§ 本文
——
8年で4.5兆円を失った日本の大手企業、復活はいまだに遠い

 前回は、日本の製造業共通のテーマとして、3つのポイントから、構造改革、経営再建を迫られていることを説明した。そこで述べたのは資金の流れが急速に変化する中で、生き残りのためには改革が待ったなしになっているということである。そして日本企業にとって、成長のためのグローバルでのポジショニング獲得と足元の国内事業の徹底的な効率化が必要であることを解説した。

 このような状況の中で最も深刻なのは、日本のエレクトロニクス産業である。国内市場の成長がスローダウンし、グローバルでのポジションが獲得できない中で、多くの企業が売り上げ成長を達成できていない。結果として特別損失を計上しながら内部留保を取り崩している状態である。

 ソニー、パナソニック、シャープ、三洋電機(2009年12月にパナソニックの子会社に)といった日本を代表する企業4社の状況を見ると、2005年3月期(2004年度)末から2013年3月期(2012年度)末までの8年間で、合計4.5兆円の内部留保(利益剰余金)を失っている。2013年度から2015年3月期(2014年度)にかけては、円安効果もあり危機的状況から脱しつつあるように見えるものの、現在ようやく出血が止まったという状態だ。「復活というにはほど遠い」というのが正直なところである。いまだにビジネスモデルの大転換を迫られている状況には変わりはない。しかも生き残りをかけた次の成長戦略の立案と実行開始までの時間がどんどん無駄に失われている状況である。
——
§ 確認用データ
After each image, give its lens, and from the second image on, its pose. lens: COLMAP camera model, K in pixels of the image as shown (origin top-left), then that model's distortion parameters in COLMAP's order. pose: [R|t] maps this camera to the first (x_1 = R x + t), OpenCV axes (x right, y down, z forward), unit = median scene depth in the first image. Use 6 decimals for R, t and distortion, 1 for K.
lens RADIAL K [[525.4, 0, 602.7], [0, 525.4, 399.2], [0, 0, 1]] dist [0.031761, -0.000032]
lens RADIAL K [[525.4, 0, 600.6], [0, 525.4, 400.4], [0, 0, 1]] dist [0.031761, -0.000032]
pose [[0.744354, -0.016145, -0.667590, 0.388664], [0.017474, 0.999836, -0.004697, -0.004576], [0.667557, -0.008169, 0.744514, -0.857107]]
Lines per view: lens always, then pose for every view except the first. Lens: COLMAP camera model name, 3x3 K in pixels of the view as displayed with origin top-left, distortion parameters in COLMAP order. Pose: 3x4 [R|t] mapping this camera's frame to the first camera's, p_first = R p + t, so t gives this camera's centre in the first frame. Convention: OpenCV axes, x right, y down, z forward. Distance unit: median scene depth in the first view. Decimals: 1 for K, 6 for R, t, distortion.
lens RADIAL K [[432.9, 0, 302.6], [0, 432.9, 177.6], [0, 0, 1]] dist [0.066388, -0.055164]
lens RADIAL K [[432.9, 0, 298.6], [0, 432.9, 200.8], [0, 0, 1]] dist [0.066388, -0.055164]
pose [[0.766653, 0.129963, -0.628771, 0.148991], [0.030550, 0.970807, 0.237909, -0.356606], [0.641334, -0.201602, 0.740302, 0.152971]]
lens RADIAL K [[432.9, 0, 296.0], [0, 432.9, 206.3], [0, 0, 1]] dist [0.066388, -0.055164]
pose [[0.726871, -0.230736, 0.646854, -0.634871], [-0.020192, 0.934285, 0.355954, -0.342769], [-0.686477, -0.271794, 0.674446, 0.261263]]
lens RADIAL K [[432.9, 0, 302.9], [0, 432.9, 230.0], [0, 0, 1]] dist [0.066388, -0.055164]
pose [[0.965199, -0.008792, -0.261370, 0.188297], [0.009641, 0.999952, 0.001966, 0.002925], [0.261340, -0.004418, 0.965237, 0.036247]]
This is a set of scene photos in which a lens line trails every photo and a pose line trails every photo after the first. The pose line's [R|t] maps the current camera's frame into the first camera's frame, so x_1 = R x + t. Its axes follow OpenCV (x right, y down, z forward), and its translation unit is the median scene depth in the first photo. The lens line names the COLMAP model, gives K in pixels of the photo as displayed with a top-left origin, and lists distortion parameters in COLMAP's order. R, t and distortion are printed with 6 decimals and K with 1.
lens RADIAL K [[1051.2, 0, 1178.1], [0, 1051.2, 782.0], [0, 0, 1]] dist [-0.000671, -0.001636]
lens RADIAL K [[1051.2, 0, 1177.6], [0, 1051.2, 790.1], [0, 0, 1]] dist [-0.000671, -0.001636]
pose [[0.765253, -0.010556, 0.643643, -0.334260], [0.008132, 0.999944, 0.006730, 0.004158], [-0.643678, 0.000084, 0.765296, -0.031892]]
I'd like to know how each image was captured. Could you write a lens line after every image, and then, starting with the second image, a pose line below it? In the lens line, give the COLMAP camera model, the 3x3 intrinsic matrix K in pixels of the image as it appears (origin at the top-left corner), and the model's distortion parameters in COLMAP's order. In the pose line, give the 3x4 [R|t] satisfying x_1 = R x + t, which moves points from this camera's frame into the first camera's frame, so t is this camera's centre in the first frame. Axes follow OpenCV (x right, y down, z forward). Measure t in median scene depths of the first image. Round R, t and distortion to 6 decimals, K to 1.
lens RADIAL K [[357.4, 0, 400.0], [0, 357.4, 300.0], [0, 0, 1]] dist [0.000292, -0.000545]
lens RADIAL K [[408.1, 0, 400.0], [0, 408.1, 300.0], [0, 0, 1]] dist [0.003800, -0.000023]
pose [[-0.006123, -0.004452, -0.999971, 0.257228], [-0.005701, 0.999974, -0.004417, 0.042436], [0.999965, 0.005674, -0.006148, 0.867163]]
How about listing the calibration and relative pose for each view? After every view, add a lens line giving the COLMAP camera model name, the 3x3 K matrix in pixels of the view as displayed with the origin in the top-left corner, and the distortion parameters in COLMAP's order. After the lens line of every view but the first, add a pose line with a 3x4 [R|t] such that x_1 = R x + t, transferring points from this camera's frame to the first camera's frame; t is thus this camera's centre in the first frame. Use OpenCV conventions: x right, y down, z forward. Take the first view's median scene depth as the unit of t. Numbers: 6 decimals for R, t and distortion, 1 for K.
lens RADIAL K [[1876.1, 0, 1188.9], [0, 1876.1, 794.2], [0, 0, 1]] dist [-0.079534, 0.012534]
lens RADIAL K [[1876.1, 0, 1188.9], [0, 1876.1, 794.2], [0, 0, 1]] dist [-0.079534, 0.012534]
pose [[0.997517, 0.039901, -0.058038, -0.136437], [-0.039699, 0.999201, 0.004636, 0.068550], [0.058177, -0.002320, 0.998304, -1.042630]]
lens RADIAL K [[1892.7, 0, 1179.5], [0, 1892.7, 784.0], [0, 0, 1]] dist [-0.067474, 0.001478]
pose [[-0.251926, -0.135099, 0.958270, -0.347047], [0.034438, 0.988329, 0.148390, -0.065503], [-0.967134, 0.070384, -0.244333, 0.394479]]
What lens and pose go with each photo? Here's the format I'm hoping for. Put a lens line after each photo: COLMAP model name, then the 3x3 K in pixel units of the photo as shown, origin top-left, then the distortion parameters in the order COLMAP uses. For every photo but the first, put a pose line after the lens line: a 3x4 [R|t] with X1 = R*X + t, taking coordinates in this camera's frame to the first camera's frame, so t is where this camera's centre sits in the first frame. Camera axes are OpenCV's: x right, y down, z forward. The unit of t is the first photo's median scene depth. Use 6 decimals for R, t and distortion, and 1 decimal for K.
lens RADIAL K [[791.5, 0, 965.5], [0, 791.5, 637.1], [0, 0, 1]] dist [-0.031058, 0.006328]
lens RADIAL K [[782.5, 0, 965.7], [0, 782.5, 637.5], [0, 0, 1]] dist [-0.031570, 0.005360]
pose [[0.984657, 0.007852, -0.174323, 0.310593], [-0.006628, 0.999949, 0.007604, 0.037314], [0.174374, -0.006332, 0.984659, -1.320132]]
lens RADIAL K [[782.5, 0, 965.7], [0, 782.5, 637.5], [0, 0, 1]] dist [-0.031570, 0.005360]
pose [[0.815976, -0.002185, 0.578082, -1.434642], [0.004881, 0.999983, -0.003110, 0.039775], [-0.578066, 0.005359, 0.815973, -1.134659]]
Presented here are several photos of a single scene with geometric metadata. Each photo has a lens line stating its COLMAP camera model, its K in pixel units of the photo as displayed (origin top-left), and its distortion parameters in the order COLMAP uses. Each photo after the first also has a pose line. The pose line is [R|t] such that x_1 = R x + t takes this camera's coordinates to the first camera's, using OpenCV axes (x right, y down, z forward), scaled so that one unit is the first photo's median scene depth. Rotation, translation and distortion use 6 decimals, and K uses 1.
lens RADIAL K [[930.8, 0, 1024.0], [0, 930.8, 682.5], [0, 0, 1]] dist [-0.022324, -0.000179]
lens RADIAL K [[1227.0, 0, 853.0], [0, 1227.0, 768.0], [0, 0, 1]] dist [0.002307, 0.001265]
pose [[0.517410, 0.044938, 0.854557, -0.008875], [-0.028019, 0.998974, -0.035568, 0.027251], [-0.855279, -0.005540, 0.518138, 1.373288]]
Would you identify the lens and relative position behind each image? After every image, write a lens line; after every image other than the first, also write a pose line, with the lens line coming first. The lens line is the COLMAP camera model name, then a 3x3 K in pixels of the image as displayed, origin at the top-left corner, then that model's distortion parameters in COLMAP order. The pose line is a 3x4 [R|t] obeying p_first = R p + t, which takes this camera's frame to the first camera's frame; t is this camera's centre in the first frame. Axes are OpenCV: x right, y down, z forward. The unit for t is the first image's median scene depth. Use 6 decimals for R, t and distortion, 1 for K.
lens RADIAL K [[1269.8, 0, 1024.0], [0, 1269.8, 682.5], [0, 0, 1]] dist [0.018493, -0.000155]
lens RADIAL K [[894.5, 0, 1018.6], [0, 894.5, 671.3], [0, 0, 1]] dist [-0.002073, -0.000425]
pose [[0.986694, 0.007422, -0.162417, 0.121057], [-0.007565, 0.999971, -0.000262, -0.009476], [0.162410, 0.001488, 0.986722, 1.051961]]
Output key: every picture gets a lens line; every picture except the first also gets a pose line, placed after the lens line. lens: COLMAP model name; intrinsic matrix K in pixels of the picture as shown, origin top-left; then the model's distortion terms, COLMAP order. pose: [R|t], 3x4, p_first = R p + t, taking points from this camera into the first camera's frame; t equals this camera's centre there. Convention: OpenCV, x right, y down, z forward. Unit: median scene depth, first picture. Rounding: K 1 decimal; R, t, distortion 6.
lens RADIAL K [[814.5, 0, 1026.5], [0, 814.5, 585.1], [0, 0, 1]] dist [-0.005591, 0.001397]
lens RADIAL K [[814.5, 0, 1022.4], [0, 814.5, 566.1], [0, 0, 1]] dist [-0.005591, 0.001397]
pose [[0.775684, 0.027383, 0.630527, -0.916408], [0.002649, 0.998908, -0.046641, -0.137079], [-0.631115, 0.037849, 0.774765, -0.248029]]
——
§ 課題
本文によると、ソニー、パナソニック、シャープ、三洋電機の4社が2005年3月期末から2013年3月期末までの8年間に失った内部留保の合計額を答えよ。 本文の内容だけを根拠にすること。

§ 解答
合計4.5兆円。